The Nirbhaya justice after a gap of seven years certainly does not provide answers to continuing incidents of rape. The interminable time through which it was withheld may go against the presumptive and corrective nature of the verdict itself. It must make us address the faultlines in legal and judicial powers of the Courts. Justice has been delivered to Nirbhaya but that does not allow us the comforts of a safe women-space in the public. Nor does the punishment of the crime, a necessary legal procedure, make us believe in the institution of Judiciary. So the legitimate implications of capital punishment, even though it becomes absolutely necessary a punitive step in view of the crime committed, might not necessarily succeed on every occasion to provide legal respite to mitigate future crimes. It can also fuel deep crisis for distributive justice.

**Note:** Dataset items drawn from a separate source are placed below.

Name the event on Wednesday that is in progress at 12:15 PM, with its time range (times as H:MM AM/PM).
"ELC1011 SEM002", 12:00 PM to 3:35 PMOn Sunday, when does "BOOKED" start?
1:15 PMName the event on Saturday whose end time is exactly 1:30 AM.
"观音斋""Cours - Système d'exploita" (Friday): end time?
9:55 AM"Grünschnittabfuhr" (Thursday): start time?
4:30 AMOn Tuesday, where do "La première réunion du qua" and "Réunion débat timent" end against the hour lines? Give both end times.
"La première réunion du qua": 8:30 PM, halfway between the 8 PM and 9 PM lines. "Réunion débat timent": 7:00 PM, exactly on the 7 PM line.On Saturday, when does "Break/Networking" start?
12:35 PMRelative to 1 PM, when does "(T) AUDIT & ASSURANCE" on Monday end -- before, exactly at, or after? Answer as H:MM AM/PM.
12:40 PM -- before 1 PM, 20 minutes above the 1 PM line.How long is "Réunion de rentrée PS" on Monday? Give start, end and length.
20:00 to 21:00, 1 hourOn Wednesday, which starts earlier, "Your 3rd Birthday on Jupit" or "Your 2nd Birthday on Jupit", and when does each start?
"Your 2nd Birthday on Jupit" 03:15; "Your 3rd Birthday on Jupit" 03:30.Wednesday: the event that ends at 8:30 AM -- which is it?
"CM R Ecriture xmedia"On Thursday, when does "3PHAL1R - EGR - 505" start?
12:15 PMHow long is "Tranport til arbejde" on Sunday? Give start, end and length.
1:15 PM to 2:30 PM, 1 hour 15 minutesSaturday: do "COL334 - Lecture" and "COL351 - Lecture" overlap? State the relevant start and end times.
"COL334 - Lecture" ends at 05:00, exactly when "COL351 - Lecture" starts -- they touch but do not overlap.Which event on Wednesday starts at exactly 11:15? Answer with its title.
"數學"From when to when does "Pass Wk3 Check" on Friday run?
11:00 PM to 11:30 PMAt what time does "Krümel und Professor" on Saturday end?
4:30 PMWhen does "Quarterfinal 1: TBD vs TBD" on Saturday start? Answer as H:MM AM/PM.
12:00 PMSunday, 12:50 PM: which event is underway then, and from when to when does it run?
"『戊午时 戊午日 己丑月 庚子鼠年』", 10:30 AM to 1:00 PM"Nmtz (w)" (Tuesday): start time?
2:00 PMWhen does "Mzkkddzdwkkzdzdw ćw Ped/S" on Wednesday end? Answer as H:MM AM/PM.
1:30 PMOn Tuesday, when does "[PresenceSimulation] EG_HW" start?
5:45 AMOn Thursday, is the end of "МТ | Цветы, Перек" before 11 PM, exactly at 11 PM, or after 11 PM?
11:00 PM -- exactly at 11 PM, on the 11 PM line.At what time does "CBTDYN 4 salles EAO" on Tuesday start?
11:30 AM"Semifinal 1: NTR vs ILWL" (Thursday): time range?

Prioritizing justice for the public as the highest goal of the law over crime control and preventive reforms has become the easy route to maintain judicial sacrality. The preferential treatment of cases violates the public expectation of distributive justice guaranteed under law. In A Theory of Justice (1971) and Justice as Fairness: Political, not Metaphysical, a 1985 essay, John Rawls prevails upon an egalitarian and libertarian view of social justice and advocates bridging differences and margins through the principle of justice. However, the philosophy of justice even in its broadest sense does not simply indicate the objective of erasing differences or even bringing a balance of harmony and truth against perpetration and violation of humanity but acts as a higher principle and the citizen’s last resort. Constructive mechanisms of punitive measures to prevent the sin in the first place would subsequently reduce the threat of injustice. The easy court orders and criminal tariffs make justice a wholesale product of neo-liberal judicial reforms that democratize and exalt justice instead of demonizing and curtailing the inception of crime. Every movement for We want Justice to a failed critique of rape and an increase in organized criminal behaviour needs to re-position state policies towards the activation of stringent penal rules than on the outcome of the rule of justice. The Nirbhaya rape as a social evil does not come to an end with the Supreme Court’s verdict for execution as a determinative and compelling case. This is because justice cannot be rewritten simply as a retributive closure in history. The verdict’s harsh message celebrates the triumph of justice but not without the human cost of suffering.